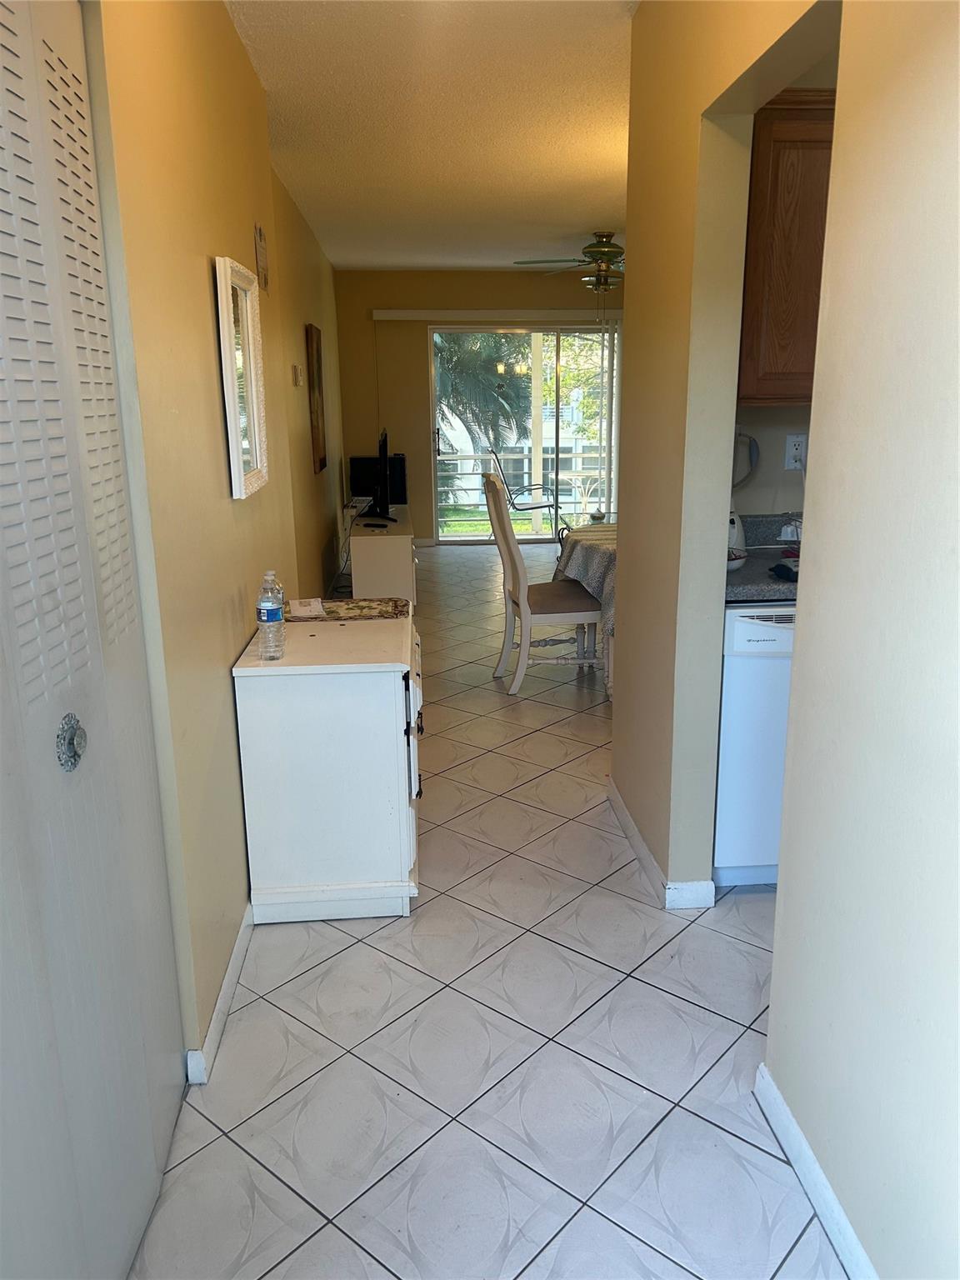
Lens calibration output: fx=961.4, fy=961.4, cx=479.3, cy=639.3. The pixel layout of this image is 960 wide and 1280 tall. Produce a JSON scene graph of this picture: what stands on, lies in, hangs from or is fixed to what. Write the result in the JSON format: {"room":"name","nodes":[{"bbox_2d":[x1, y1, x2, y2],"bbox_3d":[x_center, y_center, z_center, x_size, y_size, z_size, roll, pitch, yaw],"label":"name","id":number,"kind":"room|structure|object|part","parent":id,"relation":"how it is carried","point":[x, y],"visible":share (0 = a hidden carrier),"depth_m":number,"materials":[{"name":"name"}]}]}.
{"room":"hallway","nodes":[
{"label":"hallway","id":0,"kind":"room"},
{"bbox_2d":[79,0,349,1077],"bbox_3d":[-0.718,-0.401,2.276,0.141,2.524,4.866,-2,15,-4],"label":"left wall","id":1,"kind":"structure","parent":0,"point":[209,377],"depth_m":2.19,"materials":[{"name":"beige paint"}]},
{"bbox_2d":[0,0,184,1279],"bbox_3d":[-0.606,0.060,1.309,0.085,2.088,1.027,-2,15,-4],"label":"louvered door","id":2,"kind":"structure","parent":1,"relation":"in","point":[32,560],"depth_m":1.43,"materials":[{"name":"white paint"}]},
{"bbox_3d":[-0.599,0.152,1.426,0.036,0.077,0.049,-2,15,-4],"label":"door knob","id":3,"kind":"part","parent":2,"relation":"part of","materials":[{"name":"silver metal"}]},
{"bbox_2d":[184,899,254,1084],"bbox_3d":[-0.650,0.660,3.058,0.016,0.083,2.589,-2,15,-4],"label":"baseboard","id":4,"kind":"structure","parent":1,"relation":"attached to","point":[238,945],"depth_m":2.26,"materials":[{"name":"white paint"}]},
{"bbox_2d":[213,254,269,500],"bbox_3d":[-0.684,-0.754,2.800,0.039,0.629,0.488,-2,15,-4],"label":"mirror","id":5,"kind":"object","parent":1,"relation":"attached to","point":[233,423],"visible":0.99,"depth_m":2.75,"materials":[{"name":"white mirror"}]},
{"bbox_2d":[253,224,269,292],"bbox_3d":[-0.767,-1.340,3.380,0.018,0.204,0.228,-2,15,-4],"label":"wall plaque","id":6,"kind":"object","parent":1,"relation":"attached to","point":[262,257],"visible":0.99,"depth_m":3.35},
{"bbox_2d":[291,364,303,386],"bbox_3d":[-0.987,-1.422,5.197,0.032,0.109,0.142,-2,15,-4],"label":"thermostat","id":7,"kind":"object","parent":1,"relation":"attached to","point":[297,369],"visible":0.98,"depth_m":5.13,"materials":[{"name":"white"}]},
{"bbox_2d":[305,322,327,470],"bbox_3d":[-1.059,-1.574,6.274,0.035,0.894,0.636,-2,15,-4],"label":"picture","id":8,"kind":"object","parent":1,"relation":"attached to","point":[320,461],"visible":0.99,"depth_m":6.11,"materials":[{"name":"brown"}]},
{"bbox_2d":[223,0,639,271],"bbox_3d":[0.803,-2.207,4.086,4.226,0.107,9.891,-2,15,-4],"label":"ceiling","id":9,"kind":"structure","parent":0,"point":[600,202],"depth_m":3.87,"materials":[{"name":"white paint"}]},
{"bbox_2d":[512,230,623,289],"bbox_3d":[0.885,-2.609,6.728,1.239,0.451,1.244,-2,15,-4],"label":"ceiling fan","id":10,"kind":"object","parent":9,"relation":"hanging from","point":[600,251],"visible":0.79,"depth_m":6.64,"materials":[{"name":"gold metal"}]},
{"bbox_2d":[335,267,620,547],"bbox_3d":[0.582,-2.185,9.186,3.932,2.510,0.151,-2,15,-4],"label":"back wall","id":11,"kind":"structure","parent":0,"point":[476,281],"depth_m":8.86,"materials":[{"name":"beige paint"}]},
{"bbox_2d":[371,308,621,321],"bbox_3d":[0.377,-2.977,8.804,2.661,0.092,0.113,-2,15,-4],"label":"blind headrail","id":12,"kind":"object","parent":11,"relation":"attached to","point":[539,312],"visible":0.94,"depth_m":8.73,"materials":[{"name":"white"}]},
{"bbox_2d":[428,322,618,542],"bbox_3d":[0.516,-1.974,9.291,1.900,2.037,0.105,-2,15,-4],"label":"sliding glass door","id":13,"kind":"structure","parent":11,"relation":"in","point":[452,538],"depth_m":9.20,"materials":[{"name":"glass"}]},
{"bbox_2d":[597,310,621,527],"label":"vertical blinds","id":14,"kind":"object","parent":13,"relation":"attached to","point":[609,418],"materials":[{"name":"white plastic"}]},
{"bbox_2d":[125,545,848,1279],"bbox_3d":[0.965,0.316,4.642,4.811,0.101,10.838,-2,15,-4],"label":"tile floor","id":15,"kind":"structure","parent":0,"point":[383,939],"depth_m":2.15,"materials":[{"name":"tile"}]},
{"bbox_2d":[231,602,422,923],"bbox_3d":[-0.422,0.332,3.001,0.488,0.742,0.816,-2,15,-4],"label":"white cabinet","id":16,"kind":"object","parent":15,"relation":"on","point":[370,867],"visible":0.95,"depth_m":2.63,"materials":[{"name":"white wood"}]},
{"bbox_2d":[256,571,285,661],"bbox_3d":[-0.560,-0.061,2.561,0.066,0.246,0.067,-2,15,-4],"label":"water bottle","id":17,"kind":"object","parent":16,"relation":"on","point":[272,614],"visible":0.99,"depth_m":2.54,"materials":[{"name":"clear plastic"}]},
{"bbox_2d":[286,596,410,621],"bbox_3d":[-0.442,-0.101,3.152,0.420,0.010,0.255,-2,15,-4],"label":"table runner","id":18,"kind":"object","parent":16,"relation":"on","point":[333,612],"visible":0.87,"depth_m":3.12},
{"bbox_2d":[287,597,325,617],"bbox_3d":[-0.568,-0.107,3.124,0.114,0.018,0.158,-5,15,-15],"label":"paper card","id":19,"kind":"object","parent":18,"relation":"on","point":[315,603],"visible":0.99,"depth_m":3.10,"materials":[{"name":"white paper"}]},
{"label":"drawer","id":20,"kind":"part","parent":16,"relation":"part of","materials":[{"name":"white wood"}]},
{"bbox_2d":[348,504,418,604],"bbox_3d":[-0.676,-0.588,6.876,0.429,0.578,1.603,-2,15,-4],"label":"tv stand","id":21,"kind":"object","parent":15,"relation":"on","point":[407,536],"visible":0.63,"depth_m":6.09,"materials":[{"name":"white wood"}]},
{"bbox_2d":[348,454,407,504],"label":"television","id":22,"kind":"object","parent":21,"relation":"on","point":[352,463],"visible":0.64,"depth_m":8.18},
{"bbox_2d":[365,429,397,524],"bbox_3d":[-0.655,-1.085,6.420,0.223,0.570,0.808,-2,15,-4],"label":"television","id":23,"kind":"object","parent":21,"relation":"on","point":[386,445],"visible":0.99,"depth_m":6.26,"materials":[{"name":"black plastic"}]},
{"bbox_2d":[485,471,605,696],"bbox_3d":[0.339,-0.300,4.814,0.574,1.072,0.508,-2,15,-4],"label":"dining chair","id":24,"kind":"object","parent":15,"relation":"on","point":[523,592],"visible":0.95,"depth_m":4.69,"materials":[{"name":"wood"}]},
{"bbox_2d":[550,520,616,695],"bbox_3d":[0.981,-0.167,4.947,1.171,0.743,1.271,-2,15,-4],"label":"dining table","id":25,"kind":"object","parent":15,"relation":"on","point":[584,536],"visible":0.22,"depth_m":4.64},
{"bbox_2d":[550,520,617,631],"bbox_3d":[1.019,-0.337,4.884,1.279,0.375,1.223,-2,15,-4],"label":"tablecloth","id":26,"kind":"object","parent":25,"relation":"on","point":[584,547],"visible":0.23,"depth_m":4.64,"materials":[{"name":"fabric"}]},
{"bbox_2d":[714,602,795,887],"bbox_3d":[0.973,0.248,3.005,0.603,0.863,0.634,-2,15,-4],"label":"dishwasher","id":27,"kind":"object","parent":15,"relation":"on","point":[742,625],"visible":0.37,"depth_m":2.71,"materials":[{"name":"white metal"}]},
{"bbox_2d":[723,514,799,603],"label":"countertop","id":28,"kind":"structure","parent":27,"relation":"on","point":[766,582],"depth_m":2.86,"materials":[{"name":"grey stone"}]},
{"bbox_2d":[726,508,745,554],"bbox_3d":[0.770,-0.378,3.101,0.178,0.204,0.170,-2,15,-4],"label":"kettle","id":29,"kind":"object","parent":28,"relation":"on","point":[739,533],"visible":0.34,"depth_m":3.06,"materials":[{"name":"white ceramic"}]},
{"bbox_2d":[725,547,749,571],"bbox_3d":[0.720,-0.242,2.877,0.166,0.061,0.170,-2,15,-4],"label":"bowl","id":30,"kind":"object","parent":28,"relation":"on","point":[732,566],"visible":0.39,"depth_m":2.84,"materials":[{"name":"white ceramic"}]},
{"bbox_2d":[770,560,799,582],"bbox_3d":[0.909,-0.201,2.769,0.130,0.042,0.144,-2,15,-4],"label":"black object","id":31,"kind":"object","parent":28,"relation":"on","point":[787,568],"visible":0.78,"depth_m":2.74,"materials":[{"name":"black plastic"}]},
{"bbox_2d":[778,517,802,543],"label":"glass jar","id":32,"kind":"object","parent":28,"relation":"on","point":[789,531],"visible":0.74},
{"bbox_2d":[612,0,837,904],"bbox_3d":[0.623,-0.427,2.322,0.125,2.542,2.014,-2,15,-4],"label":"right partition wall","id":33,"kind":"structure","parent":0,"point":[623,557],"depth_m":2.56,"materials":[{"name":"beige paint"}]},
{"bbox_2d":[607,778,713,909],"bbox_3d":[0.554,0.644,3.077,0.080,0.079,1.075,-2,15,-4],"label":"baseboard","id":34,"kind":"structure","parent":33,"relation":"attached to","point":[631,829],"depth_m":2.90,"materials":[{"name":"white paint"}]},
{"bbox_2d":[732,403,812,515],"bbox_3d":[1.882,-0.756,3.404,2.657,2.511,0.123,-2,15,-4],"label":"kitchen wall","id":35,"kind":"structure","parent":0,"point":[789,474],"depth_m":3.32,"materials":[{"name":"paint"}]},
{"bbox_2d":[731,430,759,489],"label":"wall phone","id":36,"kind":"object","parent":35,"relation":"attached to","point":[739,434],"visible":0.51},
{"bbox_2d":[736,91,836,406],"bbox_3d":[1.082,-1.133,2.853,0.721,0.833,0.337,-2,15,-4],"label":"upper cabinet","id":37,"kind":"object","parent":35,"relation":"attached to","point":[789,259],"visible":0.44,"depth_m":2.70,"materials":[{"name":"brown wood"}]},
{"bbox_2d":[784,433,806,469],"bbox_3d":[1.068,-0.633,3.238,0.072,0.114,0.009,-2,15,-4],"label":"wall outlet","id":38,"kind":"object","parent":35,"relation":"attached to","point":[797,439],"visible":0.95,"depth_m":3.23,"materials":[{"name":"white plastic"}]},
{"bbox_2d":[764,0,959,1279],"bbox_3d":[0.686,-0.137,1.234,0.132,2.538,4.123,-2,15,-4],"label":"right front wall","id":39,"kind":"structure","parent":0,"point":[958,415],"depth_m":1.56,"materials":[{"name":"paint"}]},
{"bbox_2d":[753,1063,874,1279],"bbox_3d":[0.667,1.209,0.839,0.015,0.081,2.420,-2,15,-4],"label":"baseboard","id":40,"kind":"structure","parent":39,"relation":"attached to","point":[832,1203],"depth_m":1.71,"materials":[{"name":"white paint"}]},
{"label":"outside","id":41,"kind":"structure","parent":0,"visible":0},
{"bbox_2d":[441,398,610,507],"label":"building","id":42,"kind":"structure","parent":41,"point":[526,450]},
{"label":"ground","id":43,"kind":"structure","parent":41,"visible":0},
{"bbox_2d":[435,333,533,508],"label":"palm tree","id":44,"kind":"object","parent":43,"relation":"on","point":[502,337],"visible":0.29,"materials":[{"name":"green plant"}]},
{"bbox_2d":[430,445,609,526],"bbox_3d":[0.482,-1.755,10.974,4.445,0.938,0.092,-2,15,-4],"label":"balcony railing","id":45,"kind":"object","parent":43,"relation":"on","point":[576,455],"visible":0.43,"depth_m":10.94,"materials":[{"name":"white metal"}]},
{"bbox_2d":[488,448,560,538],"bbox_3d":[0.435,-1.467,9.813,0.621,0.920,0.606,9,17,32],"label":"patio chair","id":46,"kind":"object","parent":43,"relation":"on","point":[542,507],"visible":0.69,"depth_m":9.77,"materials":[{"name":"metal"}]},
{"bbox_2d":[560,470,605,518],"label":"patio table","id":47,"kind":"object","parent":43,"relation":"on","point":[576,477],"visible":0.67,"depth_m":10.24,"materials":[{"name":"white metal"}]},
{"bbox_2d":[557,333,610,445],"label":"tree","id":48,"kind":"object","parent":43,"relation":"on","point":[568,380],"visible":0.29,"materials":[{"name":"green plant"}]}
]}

- WORK INSTRUCTIONS -
Return all lines above that mention the word "plastic".

- THE ANSWER -
{"bbox_2d":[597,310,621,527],"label":"vertical blinds","id":14,"kind":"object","parent":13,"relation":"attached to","point":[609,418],"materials":[{"name":"white plastic"}]},
{"bbox_2d":[256,571,285,661],"bbox_3d":[-0.560,-0.061,2.561,0.066,0.246,0.067,-2,15,-4],"label":"water bottle","id":17,"kind":"object","parent":16,"relation":"on","point":[272,614],"visible":0.99,"depth_m":2.54,"materials":[{"name":"clear plastic"}]},
{"bbox_2d":[365,429,397,524],"bbox_3d":[-0.655,-1.085,6.420,0.223,0.570,0.808,-2,15,-4],"label":"television","id":23,"kind":"object","parent":21,"relation":"on","point":[386,445],"visible":0.99,"depth_m":6.26,"materials":[{"name":"black plastic"}]},
{"bbox_2d":[770,560,799,582],"bbox_3d":[0.909,-0.201,2.769,0.130,0.042,0.144,-2,15,-4],"label":"black object","id":31,"kind":"object","parent":28,"relation":"on","point":[787,568],"visible":0.78,"depth_m":2.74,"materials":[{"name":"black plastic"}]},
{"bbox_2d":[784,433,806,469],"bbox_3d":[1.068,-0.633,3.238,0.072,0.114,0.009,-2,15,-4],"label":"wall outlet","id":38,"kind":"object","parent":35,"relation":"attached to","point":[797,439],"visible":0.95,"depth_m":3.23,"materials":[{"name":"white plastic"}]},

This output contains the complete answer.